**Brief:** Filter the data for "junction" and copy matching lines.

**Task material:**
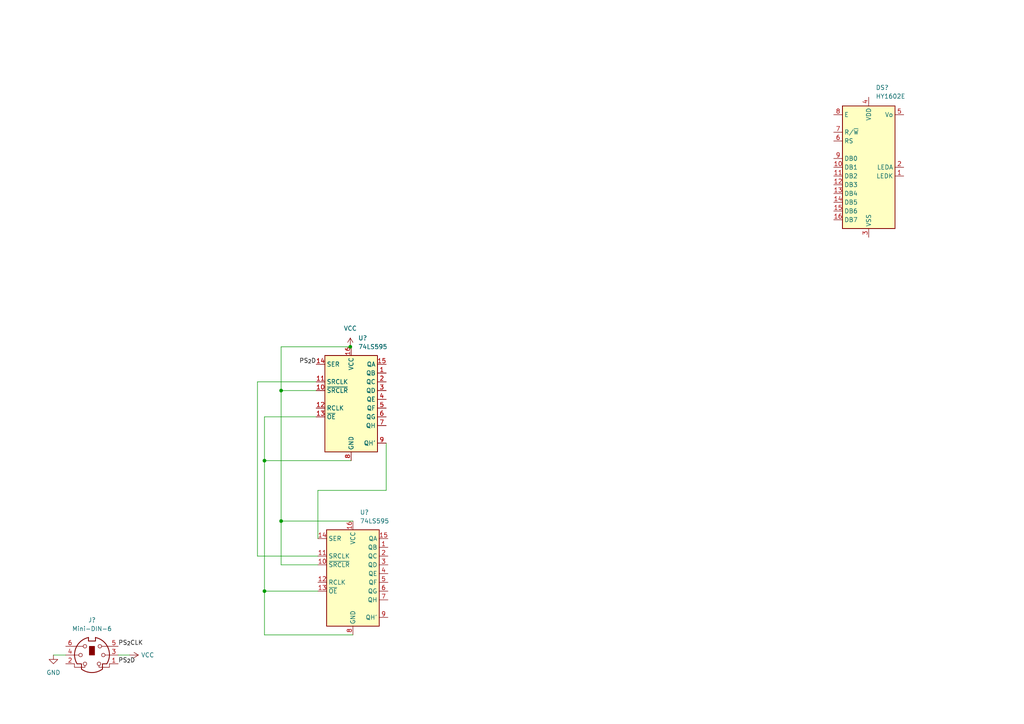
<source format=kicad_sch>
(kicad_sch (version 20211123) (generator eeschema)

  (uuid cb668fef-1ce1-4b25-928c-56041fc4a65c)

  (paper "A4")

  

  (junction (at 76.708 171.45) (diameter 0) (color 0 0 0 0)
    (uuid 0e8ca430-2b5b-4050-adc3-effad7869364)
  )
  (junction (at 81.534 151.13) (diameter 0) (color 0 0 0 0)
    (uuid 796f8ebf-2501-48e8-bb3d-744acfdc87ce)
  )
  (junction (at 81.534 113.284) (diameter 0) (color 0 0 0 0)
    (uuid 8fa6c091-a790-4e1d-8c21-80ccbf89b825)
  )
  (junction (at 101.6 100.584) (diameter 0) (color 0 0 0 0)
    (uuid c8d73308-622d-4cb5-a790-de44bc1dad07)
  )
  (junction (at 76.708 133.604) (diameter 0) (color 0 0 0 0)
    (uuid f430923a-62b4-4b3a-94cd-9d6ce875a8a4)
  )

  (wire (pts (xy 91.694 113.284) (xy 81.534 113.284))
    (stroke (width 0) (type default) (color 0 0 0 0))
    (uuid 029257a5-fe0c-4e25-be19-a902495f5d25)
  )
  (wire (pts (xy 81.534 151.13) (xy 81.534 163.83))
    (stroke (width 0) (type default) (color 0 0 0 0))
    (uuid 042631b6-9b18-4e08-b9dd-fc4ffc61ed85)
  )
  (wire (pts (xy 102.362 151.13) (xy 81.534 151.13))
    (stroke (width 0) (type default) (color 0 0 0 0))
    (uuid 0eecb7fc-17f3-4c60-860c-7ade0fdf45df)
  )
  (wire (pts (xy 81.534 113.284) (xy 81.534 151.13))
    (stroke (width 0) (type default) (color 0 0 0 0))
    (uuid 1001c4e4-1736-44e0-9c6d-47746bd93819)
  )
  (wire (pts (xy 112.014 128.524) (xy 112.014 142.24))
    (stroke (width 0) (type default) (color 0 0 0 0))
    (uuid 375a681e-31ab-4de1-8418-e05cfc7cb16a)
  )
  (wire (pts (xy 102.362 184.15) (xy 76.708 184.15))
    (stroke (width 0) (type default) (color 0 0 0 0))
    (uuid 3866bfbb-ceef-447d-8df9-c8894b705f36)
  )
  (wire (pts (xy 81.534 100.584) (xy 81.534 113.284))
    (stroke (width 0) (type default) (color 0 0 0 0))
    (uuid 3897a32f-a35e-4c89-986d-9425af141fb7)
  )
  (wire (pts (xy 76.708 133.604) (xy 101.854 133.604))
    (stroke (width 0) (type default) (color 0 0 0 0))
    (uuid 41bca582-eb59-4799-bbdc-84ce308dfda2)
  )
  (wire (pts (xy 76.708 171.45) (xy 92.202 171.45))
    (stroke (width 0) (type default) (color 0 0 0 0))
    (uuid 4c0792dc-7d80-42b1-8f63-17f4bd265f82)
  )
  (wire (pts (xy 74.676 110.744) (xy 74.676 161.29))
    (stroke (width 0) (type default) (color 0 0 0 0))
    (uuid 60f5e2db-6a23-41b2-ad29-3c8fefd939ef)
  )
  (wire (pts (xy 101.6 100.584) (xy 81.534 100.584))
    (stroke (width 0) (type default) (color 0 0 0 0))
    (uuid 6ddde599-4f0a-4b3e-811f-c77cdba20f35)
  )
  (wire (pts (xy 101.854 100.584) (xy 101.6 100.584))
    (stroke (width 0) (type default) (color 0 0 0 0))
    (uuid 6f778e9d-c895-4d88-91b8-05c7b6169fcb)
  )
  (wire (pts (xy 34.29 189.992) (xy 37.592 189.992))
    (stroke (width 0) (type default) (color 0 0 0 0))
    (uuid 793abdef-7ffd-4df7-aea5-0595ee4aae79)
  )
  (wire (pts (xy 76.708 171.45) (xy 76.708 184.15))
    (stroke (width 0) (type default) (color 0 0 0 0))
    (uuid 8def8d43-735b-4cf8-90fe-d9f42fb47fca)
  )
  (wire (pts (xy 76.708 120.904) (xy 76.708 133.604))
    (stroke (width 0) (type default) (color 0 0 0 0))
    (uuid 9548552b-9f61-4952-9af2-3aaf42b407dc)
  )
  (wire (pts (xy 91.694 110.744) (xy 74.676 110.744))
    (stroke (width 0) (type default) (color 0 0 0 0))
    (uuid 9627e3e1-ad3d-4a0f-ad18-7e10ec020e85)
  )
  (wire (pts (xy 92.202 142.24) (xy 92.202 156.21))
    (stroke (width 0) (type default) (color 0 0 0 0))
    (uuid 9b3785c7-8b6f-43bc-8e54-b37724f649b5)
  )
  (wire (pts (xy 81.534 163.83) (xy 92.202 163.83))
    (stroke (width 0) (type default) (color 0 0 0 0))
    (uuid 9efea54c-6552-48d1-ad1e-d118f0d36a6f)
  )
  (wire (pts (xy 74.676 161.29) (xy 92.202 161.29))
    (stroke (width 0) (type default) (color 0 0 0 0))
    (uuid d35de69a-dc3f-4d4d-990b-eb1d7d7b872a)
  )
  (wire (pts (xy 76.708 133.604) (xy 76.708 171.45))
    (stroke (width 0) (type default) (color 0 0 0 0))
    (uuid e3f0b004-3822-4249-8dfd-e5d5985154ca)
  )
  (wire (pts (xy 15.494 189.992) (xy 19.05 189.992))
    (stroke (width 0) (type default) (color 0 0 0 0))
    (uuid eb89ce3f-46af-4141-b9a9-05392a7bb030)
  )
  (wire (pts (xy 112.014 142.24) (xy 92.202 142.24))
    (stroke (width 0) (type default) (color 0 0 0 0))
    (uuid ee46d5e0-5579-443c-8940-a0936923bd84)
  )
  (wire (pts (xy 76.708 120.904) (xy 91.694 120.904))
    (stroke (width 0) (type default) (color 0 0 0 0))
    (uuid f82ca989-24da-40ef-b843-d30e2251c548)
  )

  (label "PS_{2}D" (at 34.29 192.532 0)
    (effects (font (size 1.27 1.27)) (justify left bottom))
    (uuid 2975bde9-61de-4f68-b6e1-57e77818e68c)
  )
  (label "PS_{2}D" (at 91.694 105.664 180)
    (effects (font (size 1.27 1.27)) (justify right bottom))
    (uuid d59b49b9-a049-4b31-aaea-b51ea808c3ed)
  )
  (label "PS_{2}CLK" (at 34.29 187.452 0)
    (effects (font (size 1.27 1.27)) (justify left bottom))
    (uuid ff541bea-daa9-47d8-8a4a-83c86d01fb6f)
  )

  (symbol (lib_id "Display_Character:HY1602E") (at 251.968 48.514 0) (unit 1)
    (in_bom yes) (on_board yes) (fields_autoplaced)
    (uuid 24c15d01-09b5-4670-b959-8af6e6af1e8b)
    (property "Reference" "DS?" (id 0) (at 253.9874 25.4 0)
      (effects (font (size 1.27 1.27)) (justify left))
    )
    (property "Value" "HY1602E" (id 1) (at 253.9874 27.94 0)
      (effects (font (size 1.27 1.27)) (justify left))
    )
    (property "Footprint" "Display:HY1602E" (id 2) (at 251.968 71.374 0)
      (effects (font (size 1.27 1.27) italic) hide)
    )
    (property "Datasheet" "http://www.icbank.com/data/ICBShop/board/HY1602E.pdf" (id 3) (at 257.048 45.974 0)
      (effects (font (size 1.27 1.27)) hide)
    )
    (pin "1" (uuid 71c84a4a-5d81-46df-a82f-84ff433708b7))
    (pin "10" (uuid 9aa8a37e-2708-4f98-88d2-0bd515891126))
    (pin "11" (uuid abe5fdbc-19b9-4b49-af2e-b681d888e7d1))
    (pin "12" (uuid ef8d0df8-a75a-4d4f-bd89-4f0e85a6e321))
    (pin "13" (uuid c7c93a1b-1599-4491-81a5-2cbefc19013d))
    (pin "14" (uuid ade9a917-f56b-4b4e-8223-d4a15c0de94f))
    (pin "15" (uuid 7370207b-f40e-4f9a-964b-d47ba3b20635))
    (pin "16" (uuid fb3e2d6c-4b5a-4d47-a9b4-2295f98d4544))
    (pin "2" (uuid c77bebbf-ae9a-4947-8b4a-131b67ad8bd0))
    (pin "3" (uuid 00e30f79-b67f-4d22-8949-eb1b32cb46b1))
    (pin "4" (uuid 9bc72c22-982e-47a3-84b6-97562669565b))
    (pin "5" (uuid 00134217-e3c0-4305-be9f-92e99ff940f4))
    (pin "6" (uuid a61d1da9-c03f-4c59-8984-8195b47f336b))
    (pin "7" (uuid 5b318927-956e-4f28-80bb-c09676827d9a))
    (pin "8" (uuid 6a851aa1-ca12-4842-b035-ec4775906a4b))
    (pin "9" (uuid 7b9fe427-757d-46dc-91f7-fd85be80dcc5))
  )

  (symbol (lib_id "power:VCC") (at 101.6 100.584 0) (unit 1)
    (in_bom yes) (on_board yes) (fields_autoplaced)
    (uuid 5a7d5e43-7348-4090-87fd-a0f6934ba92a)
    (property "Reference" "#PWR?" (id 0) (at 101.6 104.394 0)
      (effects (font (size 1.27 1.27)) hide)
    )
    (property "Value" "VCC" (id 1) (at 101.6 95.25 0))
    (property "Footprint" "" (id 2) (at 101.6 100.584 0)
      (effects (font (size 1.27 1.27)) hide)
    )
    (property "Datasheet" "" (id 3) (at 101.6 100.584 0)
      (effects (font (size 1.27 1.27)) hide)
    )
    (pin "1" (uuid 8bcc010e-950d-4f9b-a3fc-7e8354f84175))
  )

  (symbol (lib_id "74xx:74LS595") (at 101.854 115.824 0) (unit 1)
    (in_bom yes) (on_board yes) (fields_autoplaced)
    (uuid 7edbe129-eba6-4743-bb5f-a4c324690b58)
    (property "Reference" "U?" (id 0) (at 103.8734 98.044 0)
      (effects (font (size 1.27 1.27)) (justify left))
    )
    (property "Value" "74LS595" (id 1) (at 103.8734 100.584 0)
      (effects (font (size 1.27 1.27)) (justify left))
    )
    (property "Footprint" "" (id 2) (at 101.854 115.824 0)
      (effects (font (size 1.27 1.27)) hide)
    )
    (property "Datasheet" "http://www.ti.com/lit/gpn/sn74ls595" (id 3) (at 101.854 115.824 0)
      (effects (font (size 1.27 1.27)) hide)
    )
    (pin "1" (uuid 627cbb2e-54e7-495a-938f-ed4222e06102))
    (pin "10" (uuid 4c746c30-8982-493b-839c-beda8973c326))
    (pin "11" (uuid ff33a365-9e74-479a-a788-4eca0fd94995))
    (pin "12" (uuid 87dd8d46-3111-4297-be98-d053ff4bea71))
    (pin "13" (uuid bcf95231-6657-4776-b9d4-11041e1d83af))
    (pin "14" (uuid 9d9114f3-ece7-4249-b602-3083091bfad6))
    (pin "15" (uuid e4b03ebc-3967-4ec2-bef7-5785c12e0b93))
    (pin "16" (uuid 6e4fdb4f-6ce3-45df-a99e-10febae9ff31))
    (pin "2" (uuid c75844e3-7fae-424e-8c05-c4d20b7e9c48))
    (pin "3" (uuid 42eaa9c5-0fee-4a98-add2-e062176deef9))
    (pin "4" (uuid 3b7f0654-6e72-42da-835b-cdd9d7384bf4))
    (pin "5" (uuid 6dbcf4ba-08a8-419f-b6c8-9478b1f839c4))
    (pin "6" (uuid c5724be6-ad80-4bd4-a21e-b3973e2a9c77))
    (pin "7" (uuid c855939e-33fb-4664-9ad6-50c4c0536a66))
    (pin "8" (uuid 1a52a89c-8682-4b86-96c8-37e2c23085b0))
    (pin "9" (uuid 01e312fb-40d3-49e4-a54b-a307a66e96ef))
  )

  (symbol (lib_id "power:GND") (at 15.494 189.992 0) (unit 1)
    (in_bom yes) (on_board yes) (fields_autoplaced)
    (uuid 95888991-66ef-4bb3-b72f-82319735296d)
    (property "Reference" "#PWR?" (id 0) (at 15.494 196.342 0)
      (effects (font (size 1.27 1.27)) hide)
    )
    (property "Value" "GND" (id 1) (at 15.494 195.072 0))
    (property "Footprint" "" (id 2) (at 15.494 189.992 0)
      (effects (font (size 1.27 1.27)) hide)
    )
    (property "Datasheet" "" (id 3) (at 15.494 189.992 0)
      (effects (font (size 1.27 1.27)) hide)
    )
    (pin "1" (uuid 24fd4142-d88f-471e-85f0-0094db45745f))
  )

  (symbol (lib_id "power:VCC") (at 37.592 189.992 270) (unit 1)
    (in_bom yes) (on_board yes) (fields_autoplaced)
    (uuid adc469c9-a3b6-449f-8676-920c116d50a2)
    (property "Reference" "#PWR?" (id 0) (at 33.782 189.992 0)
      (effects (font (size 1.27 1.27)) hide)
    )
    (property "Value" "VCC" (id 1) (at 40.894 189.9919 90)
      (effects (font (size 1.27 1.27)) (justify left))
    )
    (property "Footprint" "" (id 2) (at 37.592 189.992 0)
      (effects (font (size 1.27 1.27)) hide)
    )
    (property "Datasheet" "" (id 3) (at 37.592 189.992 0)
      (effects (font (size 1.27 1.27)) hide)
    )
    (pin "1" (uuid c3141c49-1b44-46f9-9c44-ac014106b298))
  )

  (symbol (lib_id "Connector:Mini-DIN-6") (at 26.67 189.992 0) (unit 1)
    (in_bom yes) (on_board yes) (fields_autoplaced)
    (uuid b29ca6be-f281-4a67-8670-72d056aace71)
    (property "Reference" "J?" (id 0) (at 26.6877 179.832 0))
    (property "Value" "Mini-DIN-6" (id 1) (at 26.6877 182.372 0))
    (property "Footprint" "" (id 2) (at 26.67 189.992 0)
      (effects (font (size 1.27 1.27)) hide)
    )
    (property "Datasheet" "http://service.powerdynamics.com/ec/Catalog17/Section%2011.pdf" (id 3) (at 26.67 189.992 0)
      (effects (font (size 1.27 1.27)) hide)
    )
    (pin "1" (uuid 7ba9a7d4-c6c8-404a-863d-c0e445ccd889))
    (pin "2" (uuid ced64d16-b307-4491-a2e3-3dc64350f473))
    (pin "3" (uuid 1a89e8cd-7312-43ff-bd27-10f2210f487e))
    (pin "4" (uuid d2b46a2b-ec68-4180-823a-dbe80300c63f))
    (pin "5" (uuid fee054e4-1560-4e9c-949d-15b5f9c4352e))
    (pin "6" (uuid 4eb88873-afc7-44d7-9315-2b009adee6ba))
  )

  (symbol (lib_id "74xx:74LS595") (at 102.362 166.37 0) (unit 1)
    (in_bom yes) (on_board yes) (fields_autoplaced)
    (uuid f6486cd2-a763-4672-997e-532ddce795b6)
    (property "Reference" "U?" (id 0) (at 104.3814 148.59 0)
      (effects (font (size 1.27 1.27)) (justify left))
    )
    (property "Value" "74LS595" (id 1) (at 104.3814 151.13 0)
      (effects (font (size 1.27 1.27)) (justify left))
    )
    (property "Footprint" "" (id 2) (at 102.362 166.37 0)
      (effects (font (size 1.27 1.27)) hide)
    )
    (property "Datasheet" "http://www.ti.com/lit/gpn/sn74ls595" (id 3) (at 102.362 166.37 0)
      (effects (font (size 1.27 1.27)) hide)
    )
    (pin "1" (uuid 0db29c71-e416-4c1d-a7b0-7ca786e8e247))
    (pin "10" (uuid 83c165ad-3112-428c-bd1c-66c96dc15a09))
    (pin "11" (uuid 8007f312-2c5f-4179-9d89-d222f4ad4846))
    (pin "12" (uuid 9a4854b8-c3bf-486f-b48a-0aaf068617aa))
    (pin "13" (uuid d6fede60-fce9-4141-99b7-d82ff584a2fe))
    (pin "14" (uuid c76da699-4e7d-4fca-80d1-ac8a88d44ceb))
    (pin "15" (uuid 25ddec48-21c9-4b5d-b76e-b52c28d4ff9f))
    (pin "16" (uuid 132cd136-1759-41c1-8c6c-9d3fe0f460e7))
    (pin "2" (uuid 2aff06dd-c3b5-493d-8fad-7986d0698162))
    (pin "3" (uuid 4820881a-c089-4751-a9dd-9ad5aa220f90))
    (pin "4" (uuid 2753a843-09ac-4d9f-a31e-5bdc9d33b084))
    (pin "5" (uuid 1a1dc396-04bc-4c1e-9c14-63c452701155))
    (pin "6" (uuid 839a5a7e-6abb-4108-8f79-d40f50b3ba95))
    (pin "7" (uuid fa193b0f-9184-4d12-8a7a-e741f999af57))
    (pin "8" (uuid 4ea5d199-4ee3-461a-abe8-f4036ce6cdc5))
    (pin "9" (uuid d071d2d2-6096-4ff7-9d49-fbbb1443334c))
  )
)

</source>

**Output below:**
  (junction (at 76.708 171.45) (diameter 0) (color 0 0 0 0)
  (junction (at 81.534 151.13) (diameter 0) (color 0 0 0 0)
  (junction (at 81.534 113.284) (diameter 0) (color 0 0 0 0)
  (junction (at 101.6 100.584) (diameter 0) (color 0 0 0 0)
  (junction (at 76.708 133.604) (diameter 0) (color 0 0 0 0)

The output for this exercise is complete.